* [THE RECORDS]
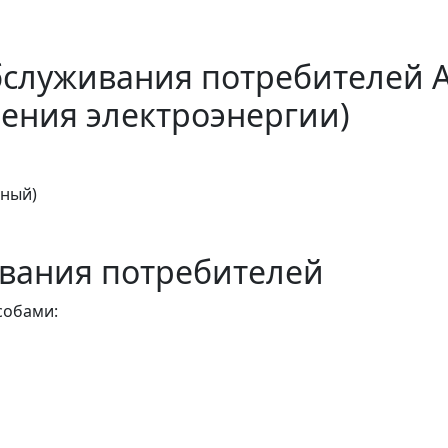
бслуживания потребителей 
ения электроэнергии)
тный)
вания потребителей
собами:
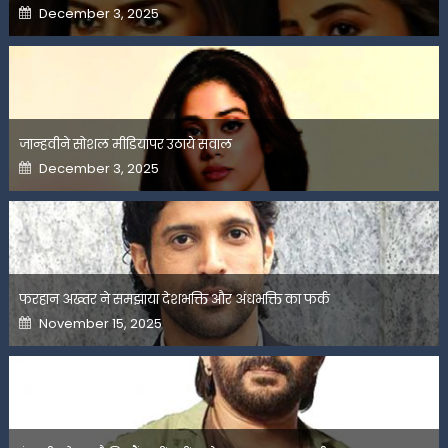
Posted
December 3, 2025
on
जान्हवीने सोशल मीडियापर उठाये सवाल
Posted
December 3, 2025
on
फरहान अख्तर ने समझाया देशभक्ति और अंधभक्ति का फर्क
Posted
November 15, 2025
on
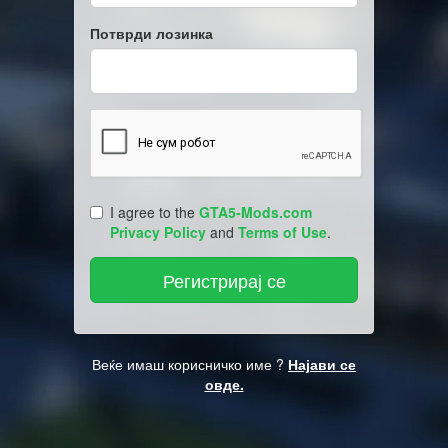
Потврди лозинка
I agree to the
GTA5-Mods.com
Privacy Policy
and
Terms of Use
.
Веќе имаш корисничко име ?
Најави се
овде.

==

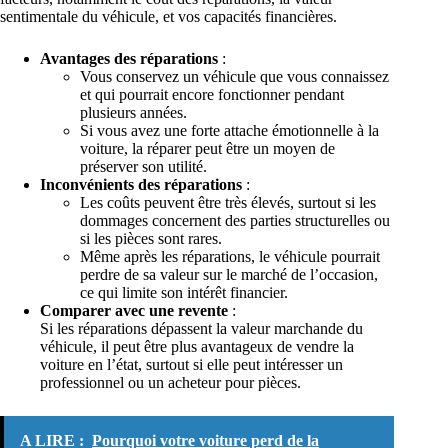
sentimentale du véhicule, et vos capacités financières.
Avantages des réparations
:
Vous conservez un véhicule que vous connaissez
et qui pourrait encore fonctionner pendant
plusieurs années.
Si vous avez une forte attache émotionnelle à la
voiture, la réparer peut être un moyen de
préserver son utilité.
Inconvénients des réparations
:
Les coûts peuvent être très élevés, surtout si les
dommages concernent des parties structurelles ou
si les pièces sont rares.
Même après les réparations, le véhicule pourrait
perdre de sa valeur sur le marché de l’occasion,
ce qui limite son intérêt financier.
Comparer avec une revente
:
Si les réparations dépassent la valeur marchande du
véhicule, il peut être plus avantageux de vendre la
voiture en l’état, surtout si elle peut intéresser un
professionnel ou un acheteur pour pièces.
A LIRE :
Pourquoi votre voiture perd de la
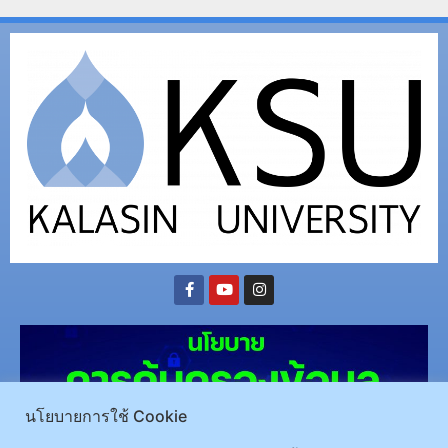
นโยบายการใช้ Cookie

* [PROBLEM REQUIREMENTS] Provide the count of lines in the data above containing "réparations", and nothing further.

* [OUTPUT] 4